Historical Social Research

45.4 - Violence Induced Mobility

Special Issue - Christoph Rass & Ismee Tames (Eds.): Negotiating the Aftermath of Violence Induced Mobility in the Wake of the Second World War. Rethinking Sources, Methods and Approaches from the Intersection of War and Migration Studies in the Digital Age.

The 20th century has been labelled a “century of refugees.” It has not only brought forth mass displacement of humans on an unprecedented scale, but also all those concepts and definitions by which the phenomenon is described, judged, and narrated, and the institutions, politics, and policies that it dealt with. This shaped our perception of “refugees,” “refugee-crisis,” and the “management” of both at the beginning of the 21st century.

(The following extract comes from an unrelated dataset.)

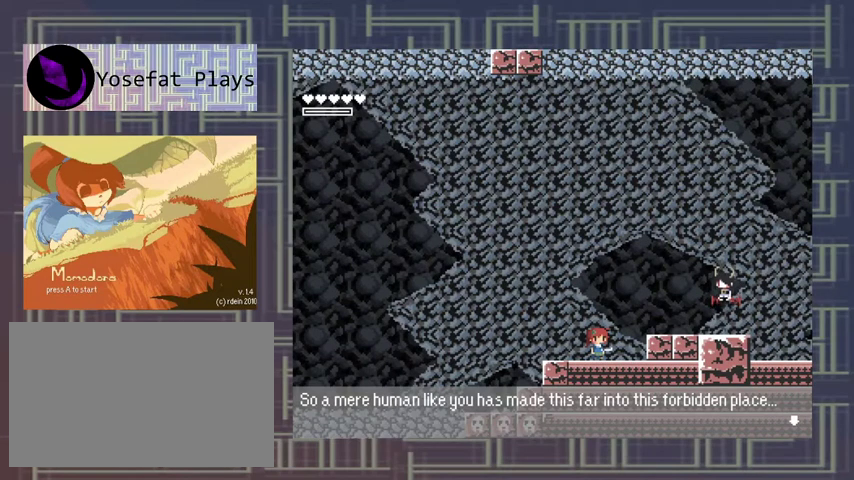
{"buttons": [], "left_stick": "center", "events": []}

The 20th century fused mass displacement, the collective and institutionalized – often international and state sponsored – responses, and the construction of concepts for describing and shaping its realities into an inseparable trinity. Three main perspectives in historical research become visible within the ever broadening field of research on the millions driven into emigration by pogroms and persecution after the First World War, the “refugee-crisis” after the Second World War, and the forced and violence-induced migration of people as a global phenomenon during and after the Cold War: One strand of literature focuses on institutions with their legal, political, organizational, and sometimes even cultural legacies. Another main field of research covers refugees’ experiences, often limiting itself to the dramatic phase when victims of forced migration are perceived as “displaced persons,” “refugees,” or “asylum seekers” respectively. Finally, historical migration research has very much focused on reconstructing flows of forced migrants and displaced persons as specific migration systems.

Inspired by the work of Peter Gatrell, this HSR Special Issue offers to merge these perspectives with regard to mass displacement after the Second World War and broaden the approach both methodologically and chronologically: The contributions in this volume focus on the how and with what consequences mass displacement was handled after the Second World War from a migration regimes perspective. Informed by reflexive migration studies, the authors follow victims of forced migration not only while they are being framed as “refugees” or “displaced persons” but also observe their paths into, in, and beyond those categories. Empirical studies are framed by papers discussing digital methods, archival sources, and analytical approaches drawn from neighboring research on migration and violence as well as migrants coping strategies.

Furthermore, this HSR issue contains a Mixed Issue.